Motley Moose – Archive

Since 2008 – Progress Through Politics

Karl Lutze

Happy Birthday, Karl Lutze!

I am very happily in Valparaiso, Indiana for my step father’s 90th birthday party.

Karl Lutze was born in 1920 in Sheboygan, Wisconsin.  As a boy he watched his father and his uncle pull up in the Automobile his father had ordered, picked up at the train station, read the operators manual and driven home.  During WWII Karl studied to be a wartime pastor, but by the time he finished seminary school the war was over.  Instead of going overseas, Karl was assigned to a poor black parish in Muskogee, Oklahoma.  The rest of Karl’s life was cast at that moment.

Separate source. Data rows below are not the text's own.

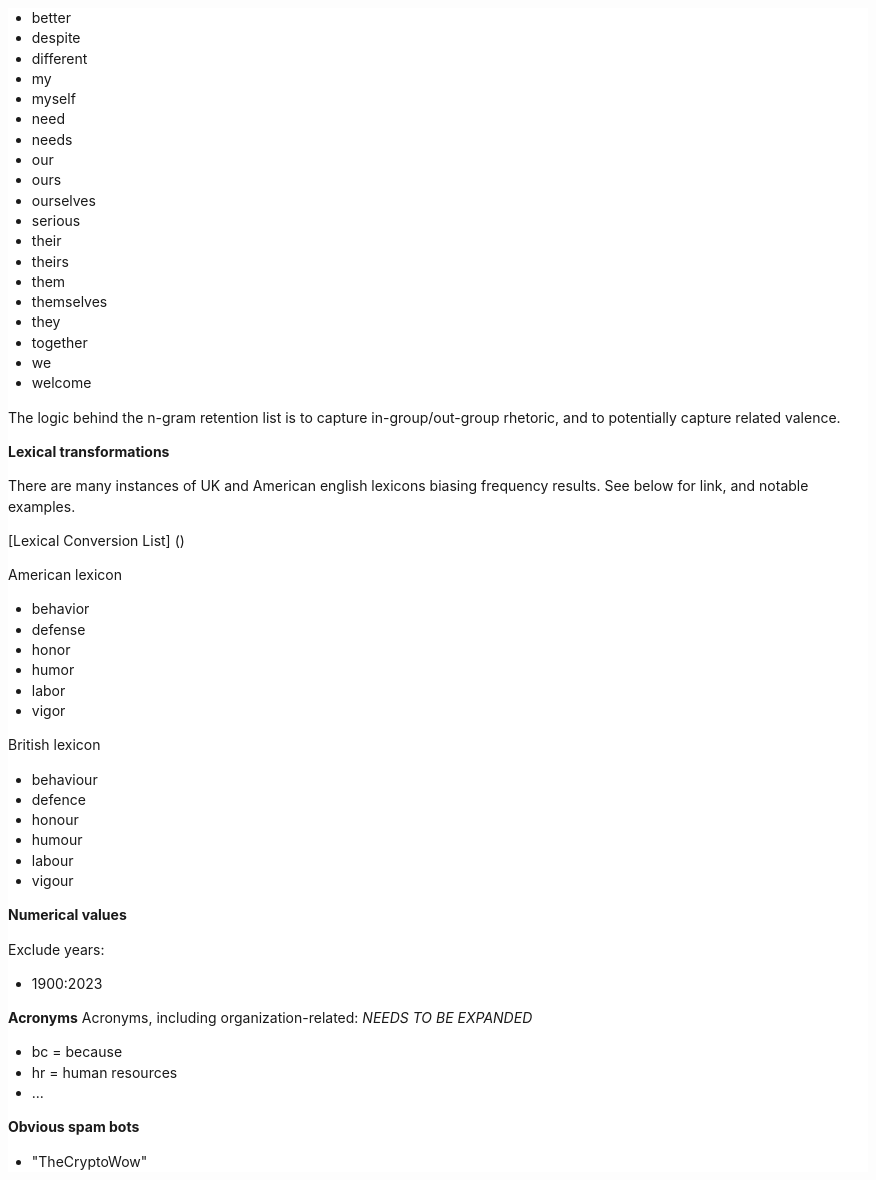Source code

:- better
- despite
- different
- my
- myself
- need
- needs
- our
- ours
- ourselves
- serious
- their
- theirs
- them
- themselves
- they
- together
- we
- welcome

The logic behind the n-gram retention list is to capture in-group/out-group rhetoric, and to potentially capture related valence. 

**Lexical transformations**

There are many instances of UK and American english lexicons biasing frequency results. See below for link, and notable examples.

[Lexical Conversion List] ()

American lexicon
- behavior
- defense
- honor
- humor
- labor
- vigor

British lexicon
- behaviour
- defence
- honour
- humour
- labour
- vigour

**Numerical values**

Exclude years:
- 1900:2023

**Acronyms**
Acronyms, including organization-related: *NEEDS TO BE EXPANDED*
- bc = because
- hr = human resources
- ...

**Obvious spam bots**
- "TheCryptoWow"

Happy Birthday, Karl.  And thank you.

Rev. Karl Lutze, Martin Luther King, Bobby Kennedy and the Legacy we Carry for All of Them

In the first week of April, 2008, we had a small family get together at my brother Brad’s house in Key West, Florida.  Donna and I and our kids, Brad and and his wife Jen, my mom and her husband Karl Lutze.  It so happened that the fortieth anniversary of Martin Luther King’s assassination occurred that week, and Brad and I spent the night watching Senator Obama’s “More Perfect Union” speech on my laptop on his porch.  Both children of the sixties – Brad born while JFK was president, me born while Bobby and Martin Luther led our nation towards a better future – the anniversary and the thoughtful speech of Senator Obama struck us as a moment to reflect on the period our lives had spanned.

Moreover, it gave us reason to ponder the period that Karl’s life has spanned.

Karl was in Selma, Alabama and walked across a bridge.  That was not the beginning of Karl’s involvement in civil rights, just one of the things he had been doing for twenty years by that time to create the world that we live in now.